I knew what "nice guy" meant. Nice guys were the once who came to me with the weight of expectation, dreaming of love and ever-after and wanting me to fill some role in their lives that actually had very little to do with me. They weren't the ones who came out onto the dance floor with me and my friends. They were the ones who watched from the side, wishing we would stop dancing and come sit with them. Nice guys wanted me to sit still and stare lovingly into their eyes. They didn't understand that at that time in my life I was all about movement. They claimed to "like" me, but they actually didn't really like much about me at all.

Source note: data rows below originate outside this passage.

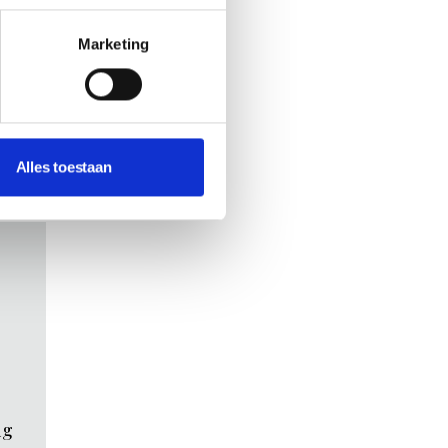
tNL
Marketing
Alles toestaan
ig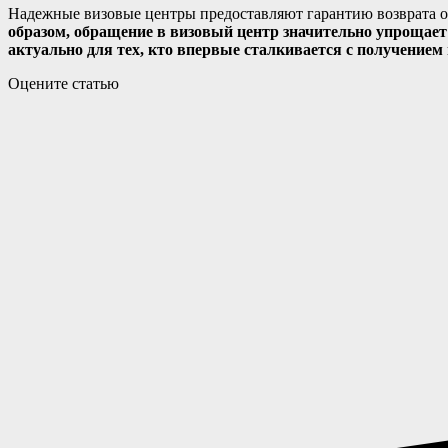
Надежные визовые центры предоставляют гарантию возврата оп
образом, обращение в визовый центр значительно упрощает
актуально для тех, кто впервые сталкивается с получением
Оцените статью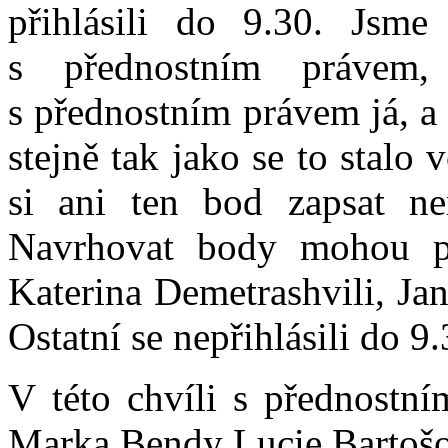
přihlásili do 9.30. Jsme
s přednostním právem,
s přednostním právem já, a
stejně tak jako se to stalo 
si ani ten bod zapsat n
Navrhovat body mohou po
Katerina Demetrashvili, Ja
Ostatní se nepřihlásili do 9
V této chvíli s přednostn
Marka Bendy Lucie Bartoš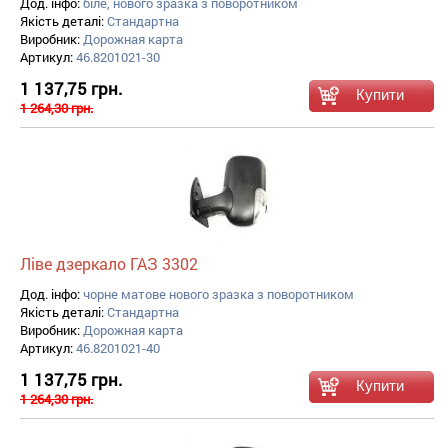
Дод. інфо:
біле, нового зразка з поворотником
Якість деталі:
Стандартна
Виробник:
Дорожная карта
Артикул:
46.8201021-30
1 137,75 грн.
1 264,30 грн.
Ліве дзеркало ГАЗ 3302
Дод. інфо:
чорне матове нового зразка з поворотником
Якість деталі:
Стандартна
Виробник:
Дорожная карта
Артикул:
46.8201021-40
1 137,75 грн.
1 264,30 грн.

I can't think of a single nice thing that those "nice guy" male coworkers had ever done for me, though one of them was in training to be a minister and perhaps assumed that that was credential enough. I know that each was standing in front of me certain that if "a girl like me" would just give him a chance he could provide her with everything that he had decided she must want.

I probably should have told those guys they were full of shit, but I didn't. I smiled and played dumb and mumbled something noncommittal like "I don't know." Because even then, I knew that it wasn't the so called "bad boys" who were truly dangerous. The ones you really needed to watch out for were the self-proclaimed "nice guys" with the simmering resentment.